Consultant: Too many inmates stay in St. Louis County Jail too longTaxpayers across St. Louis County spent nearly $1.5 million last year to send local criminal suspects to other counties because the jail in Duluth was full.
By: John Myers, Duluth News Tribune
Taxpayers across St. Louis County spent nearly $1.5 million last year to send local criminal suspects to other counties because the jail in Duluth was full.
Over the past decade, that price tag hit more than $11.7 million — not including staff time and transportation costs for deputies to bring prisoners nearly every day to jails in Pine, Aitkin and Mille Lacs counties in Minnesota and Douglas County in Wisconsin.
All those jails have extra beds and are eager to charge about $50 a day per inmate to take St. Louis County’s overload.
The problem isn’t that the St. Louis County Jail in Duluth is too small, it’s that too many of the prisoners are staying too long, a consultant told county commissioners on Tuesday.
More specifically, the problem is the amount of time suspects and convicted criminals spend in jail awaiting hearings, pre-sentence investigations, sentencing and appeals, said Ken Schoen, former commissioner of the Minnesota Department of Corrections and former director of the University of Minnesota Law School Institute of Criminal Justice.
“It’s not because you have more crime or your jail’s too small; it’s because you have a segment of the (jail) population who is using up all your available space with very long stays,” Schoen said. St. Louis County is “experiencing jail overcrowding issues unlike anywhere else in Minnesota.”
The average person in a St. Louis County courtroom has 5.1 hearings per case. In Rochester courts in Olmsted County, the average person has 4.1 hearings, Schoen said. That difference adds up to hundreds more hearings annually and additional jail time for suspects waiting for hearings, Schoen said. In 2011, the difference meant an extra 2,742 hearings in St. Louis County.
The court system and judges should hold fewer hearings and reduce the amount of time between hearings and reduce the number of continuances, Schoen recommended. “Some of this is really saying to the judges: ‘Take control of your courtroom.’ ”
Schoen and others said changes already are under way, and that 6th Judicial District Chief Judge Sean Floerke is working with county staff to institute changes that might reduce the jail problem. Floerke was out of town Tuesday and unreachable for comment. But assistant chief Judge Gary Pagliaccetti said all judges in the district are aware of the overcrowding problem and are “exploring options to try to solve it.”
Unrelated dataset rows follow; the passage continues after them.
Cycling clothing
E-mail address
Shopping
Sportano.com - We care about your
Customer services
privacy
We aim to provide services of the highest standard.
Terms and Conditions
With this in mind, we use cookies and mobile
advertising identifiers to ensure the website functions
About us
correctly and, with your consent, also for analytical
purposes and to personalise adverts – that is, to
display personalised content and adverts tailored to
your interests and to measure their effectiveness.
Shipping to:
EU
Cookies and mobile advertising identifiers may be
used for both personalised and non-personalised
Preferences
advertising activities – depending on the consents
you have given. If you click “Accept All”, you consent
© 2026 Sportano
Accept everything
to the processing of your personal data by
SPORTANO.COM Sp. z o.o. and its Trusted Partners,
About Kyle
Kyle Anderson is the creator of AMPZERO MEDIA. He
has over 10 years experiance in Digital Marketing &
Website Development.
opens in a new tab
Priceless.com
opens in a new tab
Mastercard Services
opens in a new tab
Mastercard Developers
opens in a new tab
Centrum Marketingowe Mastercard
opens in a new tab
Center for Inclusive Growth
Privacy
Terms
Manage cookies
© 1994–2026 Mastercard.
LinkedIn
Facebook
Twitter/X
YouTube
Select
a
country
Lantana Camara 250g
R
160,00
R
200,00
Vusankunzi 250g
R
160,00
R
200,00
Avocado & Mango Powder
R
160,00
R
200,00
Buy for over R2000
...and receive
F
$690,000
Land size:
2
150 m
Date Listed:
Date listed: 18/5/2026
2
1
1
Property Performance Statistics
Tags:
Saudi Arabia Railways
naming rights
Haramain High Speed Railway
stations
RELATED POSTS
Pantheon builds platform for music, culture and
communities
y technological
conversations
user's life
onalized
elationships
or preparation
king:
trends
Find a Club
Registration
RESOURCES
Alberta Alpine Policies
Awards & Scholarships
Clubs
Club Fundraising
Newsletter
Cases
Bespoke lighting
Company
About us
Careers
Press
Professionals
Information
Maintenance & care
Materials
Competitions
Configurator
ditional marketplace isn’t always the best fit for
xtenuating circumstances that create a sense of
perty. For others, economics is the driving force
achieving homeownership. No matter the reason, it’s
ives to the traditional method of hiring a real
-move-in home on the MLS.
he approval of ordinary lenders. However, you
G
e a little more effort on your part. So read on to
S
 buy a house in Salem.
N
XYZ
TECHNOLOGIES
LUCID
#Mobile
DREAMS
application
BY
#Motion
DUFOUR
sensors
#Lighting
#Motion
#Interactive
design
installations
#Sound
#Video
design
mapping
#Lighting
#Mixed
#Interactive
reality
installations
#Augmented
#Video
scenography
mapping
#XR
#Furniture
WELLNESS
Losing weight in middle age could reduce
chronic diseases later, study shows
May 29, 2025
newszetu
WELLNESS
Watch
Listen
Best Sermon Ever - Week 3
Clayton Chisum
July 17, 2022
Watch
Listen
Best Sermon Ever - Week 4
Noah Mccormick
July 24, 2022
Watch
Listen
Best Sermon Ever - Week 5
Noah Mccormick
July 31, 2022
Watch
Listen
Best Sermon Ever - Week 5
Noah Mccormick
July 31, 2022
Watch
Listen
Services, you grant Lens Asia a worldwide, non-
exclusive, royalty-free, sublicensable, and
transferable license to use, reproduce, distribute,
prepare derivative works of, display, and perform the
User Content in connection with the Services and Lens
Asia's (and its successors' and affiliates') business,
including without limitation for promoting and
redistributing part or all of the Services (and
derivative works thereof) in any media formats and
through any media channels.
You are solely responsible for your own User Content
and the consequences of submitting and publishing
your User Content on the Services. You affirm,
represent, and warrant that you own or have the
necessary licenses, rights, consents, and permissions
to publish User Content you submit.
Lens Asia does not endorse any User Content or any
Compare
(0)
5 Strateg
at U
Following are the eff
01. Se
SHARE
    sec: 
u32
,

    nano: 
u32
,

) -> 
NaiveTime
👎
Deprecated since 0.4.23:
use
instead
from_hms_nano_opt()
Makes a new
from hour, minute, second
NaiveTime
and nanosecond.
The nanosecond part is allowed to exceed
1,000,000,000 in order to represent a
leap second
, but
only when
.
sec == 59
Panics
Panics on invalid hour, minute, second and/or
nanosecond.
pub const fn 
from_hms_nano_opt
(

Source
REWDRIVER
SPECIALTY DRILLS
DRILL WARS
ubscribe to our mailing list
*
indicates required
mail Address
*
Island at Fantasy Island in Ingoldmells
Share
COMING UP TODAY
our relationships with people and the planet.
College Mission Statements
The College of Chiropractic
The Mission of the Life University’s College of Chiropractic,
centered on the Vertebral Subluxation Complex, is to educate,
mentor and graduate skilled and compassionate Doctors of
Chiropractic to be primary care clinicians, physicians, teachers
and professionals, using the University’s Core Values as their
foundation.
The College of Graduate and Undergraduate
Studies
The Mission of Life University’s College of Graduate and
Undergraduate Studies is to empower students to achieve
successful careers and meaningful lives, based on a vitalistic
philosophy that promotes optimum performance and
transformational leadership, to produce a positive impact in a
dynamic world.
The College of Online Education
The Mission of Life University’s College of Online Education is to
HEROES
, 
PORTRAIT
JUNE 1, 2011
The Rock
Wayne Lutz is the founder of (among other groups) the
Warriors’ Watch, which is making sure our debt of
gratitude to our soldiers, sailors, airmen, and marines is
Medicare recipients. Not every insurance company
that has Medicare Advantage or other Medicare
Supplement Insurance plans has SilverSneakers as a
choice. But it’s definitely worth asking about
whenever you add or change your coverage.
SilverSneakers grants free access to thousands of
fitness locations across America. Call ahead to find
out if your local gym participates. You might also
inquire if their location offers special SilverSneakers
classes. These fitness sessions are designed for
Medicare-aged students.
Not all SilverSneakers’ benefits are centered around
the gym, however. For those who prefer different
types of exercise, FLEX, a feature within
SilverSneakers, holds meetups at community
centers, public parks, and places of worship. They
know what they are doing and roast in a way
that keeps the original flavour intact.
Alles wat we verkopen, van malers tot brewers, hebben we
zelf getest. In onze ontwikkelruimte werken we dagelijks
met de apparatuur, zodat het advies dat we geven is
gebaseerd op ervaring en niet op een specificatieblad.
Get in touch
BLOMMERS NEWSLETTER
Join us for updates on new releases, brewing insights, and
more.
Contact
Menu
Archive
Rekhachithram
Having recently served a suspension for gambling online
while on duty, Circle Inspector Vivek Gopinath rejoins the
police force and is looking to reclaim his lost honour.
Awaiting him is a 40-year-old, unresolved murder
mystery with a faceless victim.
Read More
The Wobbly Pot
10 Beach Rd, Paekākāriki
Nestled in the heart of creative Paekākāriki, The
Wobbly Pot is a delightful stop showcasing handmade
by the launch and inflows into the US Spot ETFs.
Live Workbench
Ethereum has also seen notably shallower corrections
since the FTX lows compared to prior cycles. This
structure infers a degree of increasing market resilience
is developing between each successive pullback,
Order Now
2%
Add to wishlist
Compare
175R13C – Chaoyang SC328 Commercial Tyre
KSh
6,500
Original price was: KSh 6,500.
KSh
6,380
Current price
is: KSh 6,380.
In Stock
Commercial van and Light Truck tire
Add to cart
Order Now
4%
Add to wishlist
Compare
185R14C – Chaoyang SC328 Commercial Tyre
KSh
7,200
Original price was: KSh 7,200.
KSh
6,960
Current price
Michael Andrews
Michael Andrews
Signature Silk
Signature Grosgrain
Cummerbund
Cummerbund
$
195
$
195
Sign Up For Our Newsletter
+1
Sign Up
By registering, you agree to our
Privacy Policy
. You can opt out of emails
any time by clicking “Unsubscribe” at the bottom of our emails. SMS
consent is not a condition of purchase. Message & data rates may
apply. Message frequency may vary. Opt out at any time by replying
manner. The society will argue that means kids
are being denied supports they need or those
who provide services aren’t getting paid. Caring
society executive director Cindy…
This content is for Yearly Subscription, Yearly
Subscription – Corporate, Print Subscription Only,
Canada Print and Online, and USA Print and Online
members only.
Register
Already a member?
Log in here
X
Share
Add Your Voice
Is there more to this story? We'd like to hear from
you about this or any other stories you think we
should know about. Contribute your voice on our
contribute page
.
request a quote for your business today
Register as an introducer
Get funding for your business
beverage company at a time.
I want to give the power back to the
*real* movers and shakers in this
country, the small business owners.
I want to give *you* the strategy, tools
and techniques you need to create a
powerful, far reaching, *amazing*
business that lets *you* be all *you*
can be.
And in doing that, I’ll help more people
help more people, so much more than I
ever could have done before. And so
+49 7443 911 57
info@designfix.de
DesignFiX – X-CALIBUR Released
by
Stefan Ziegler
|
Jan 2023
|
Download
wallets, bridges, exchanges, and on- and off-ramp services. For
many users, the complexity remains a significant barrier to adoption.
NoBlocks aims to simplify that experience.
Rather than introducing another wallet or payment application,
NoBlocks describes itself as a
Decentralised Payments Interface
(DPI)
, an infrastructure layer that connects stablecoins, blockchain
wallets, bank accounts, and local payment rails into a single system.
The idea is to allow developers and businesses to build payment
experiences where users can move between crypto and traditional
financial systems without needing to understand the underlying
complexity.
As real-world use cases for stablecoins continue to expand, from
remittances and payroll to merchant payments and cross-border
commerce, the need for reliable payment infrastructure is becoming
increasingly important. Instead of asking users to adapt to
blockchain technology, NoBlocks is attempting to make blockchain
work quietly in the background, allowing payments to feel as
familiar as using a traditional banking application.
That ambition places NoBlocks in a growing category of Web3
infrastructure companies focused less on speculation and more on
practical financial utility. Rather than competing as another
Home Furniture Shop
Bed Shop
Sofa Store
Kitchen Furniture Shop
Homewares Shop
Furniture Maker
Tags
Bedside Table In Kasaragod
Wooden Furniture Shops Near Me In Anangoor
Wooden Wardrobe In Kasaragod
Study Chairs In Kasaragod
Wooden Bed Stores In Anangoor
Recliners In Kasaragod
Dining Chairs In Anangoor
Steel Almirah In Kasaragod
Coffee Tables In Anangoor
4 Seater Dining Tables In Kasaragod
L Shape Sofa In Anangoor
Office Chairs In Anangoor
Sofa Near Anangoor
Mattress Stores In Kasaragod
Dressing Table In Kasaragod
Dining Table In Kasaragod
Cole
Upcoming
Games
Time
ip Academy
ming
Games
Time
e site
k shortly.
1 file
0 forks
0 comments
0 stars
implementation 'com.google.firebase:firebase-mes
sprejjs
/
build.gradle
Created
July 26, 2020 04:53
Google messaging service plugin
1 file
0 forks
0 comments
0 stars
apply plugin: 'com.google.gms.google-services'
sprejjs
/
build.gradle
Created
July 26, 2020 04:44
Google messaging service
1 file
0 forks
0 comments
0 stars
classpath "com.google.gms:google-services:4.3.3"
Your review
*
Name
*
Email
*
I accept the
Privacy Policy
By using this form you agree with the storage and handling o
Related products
Crime rate down, inmates up
On average in 2011, the county paid to house 255 inmates every night, 170 in its own jail and the other 85 in other county jails.
About 51 percent of the stays at the St. Louis County Jail are three days or less, and 75 percent stay 15 days or less. But 587 long-term inmates — about 12 percent of the total jail population in 2011 — stayed an average of 106 days. Several stayed for more than a year. And one suspect, eventually convicted of murder, stayed 1,523 days, nearly four years, in the county jail awaiting his hearings, trial and sentencing before finally moving on to the state prison system.
Those 587 long-term inmates essentially gobbled up the jail’s capacity for the entire year, Schoen said.
Schoen noted the problem has worsened even as overall crime rates have dropped in recent years. The county jail went from a 10 percent overage a decade ago to 50 percent in 2011, Schoen found.
Schoen looked at the number of jail beds both per capita and per crimes committed in the county, and the Duluth lockup is nearly dead-on average among Minnesota counties with similar populations and similar crime rates.
Only Carlton County is experiencing the same kind of overcrowding and expense of using jails, Schoen noted. Both Carlton and St. Louis counties are in the 6th Judicial District.
Alternatives to jail
Schoen said the problem has many contributing factors and many potential solutions:
“Unless these fixes are applied, the county will continue to spend millions of dollars unnecessarily” housing inmates in other jails, Schoen told commissioners.
Schoen said he has met with nearly all judges in the county and that most had never seen data before explaining the problem.
County Commissioner Keith Nelson said he was reluctant to suggest that judges change their procedures, noting the board holds no authority over the court system.
“I think we can challenge judges in reasonable and appropriate ways, and I think they’re already responding,” said Commissioner Steve O’Neil of Duluth.
Because 75 percent of the inmates are in jail before their case goes to trial, Kay Arola, director of Arrowhead Regional Corrections, the five-county regional criminal justice consortium, said efforts are under way to shorten the time between arrest and trial.
“We’ve already been looking at (streamlining) our pretrial process,” Arola said, noting the system also is “trying to shave another week” off the time between a verdict and sentencing and reducing as well the amount of jail time for less-severe probation violations.
St. Louis County Sheriff Ross Litman said a solution appears within reach.
“Right now, I think we’re getting some traction,” Litman said. “For the first time since I’ve been around … I think we have everyone on board to get some things done.”